=== DIRECTIVE ===
When a line in the listing below contains the word "POST", return a copy of that line.

=== EXTRACTED RECORDS ===
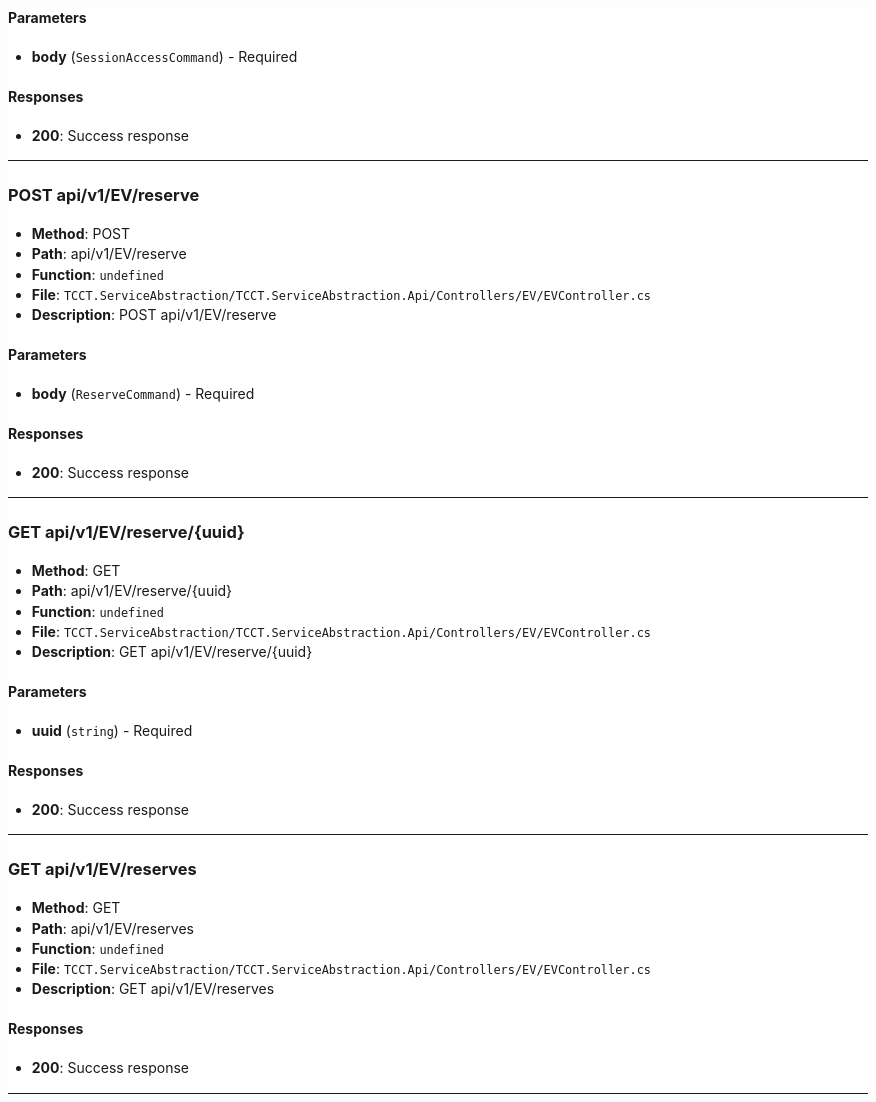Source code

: #### Parameters
- **body** (`SessionAccessCommand`) - Required

#### Responses
- **200**: Success response

---

### POST api/v1/EV/reserve

- **Method**: POST
- **Path**: api/v1/EV/reserve
- **Function**: `undefined`
- **File**: `TCCT.ServiceAbstraction/TCCT.ServiceAbstraction.Api/Controllers/EV/EVController.cs`
- **Description**: POST api/v1/EV/reserve

#### Parameters
- **body** (`ReserveCommand`) - Required

#### Responses
- **200**: Success response

---

### GET api/v1/EV/reserve/{uuid}

- **Method**: GET
- **Path**: api/v1/EV/reserve/{uuid}
- **Function**: `undefined`
- **File**: `TCCT.ServiceAbstraction/TCCT.ServiceAbstraction.Api/Controllers/EV/EVController.cs`
- **Description**: GET api/v1/EV/reserve/{uuid}

#### Parameters
- **uuid** (`string`) - Required

#### Responses
- **200**: Success response

---

### GET api/v1/EV/reserves

- **Method**: GET
- **Path**: api/v1/EV/reserves
- **Function**: `undefined`
- **File**: `TCCT.ServiceAbstraction/TCCT.ServiceAbstraction.Api/Controllers/EV/EVController.cs`
- **Description**: GET api/v1/EV/reserves

#### Responses
- **200**: Success response

---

=== SOLVED EXERCISE ===
### POST api/v1/EV/reserve
- **Method**: POST
- **Description**: POST api/v1/EV/reserve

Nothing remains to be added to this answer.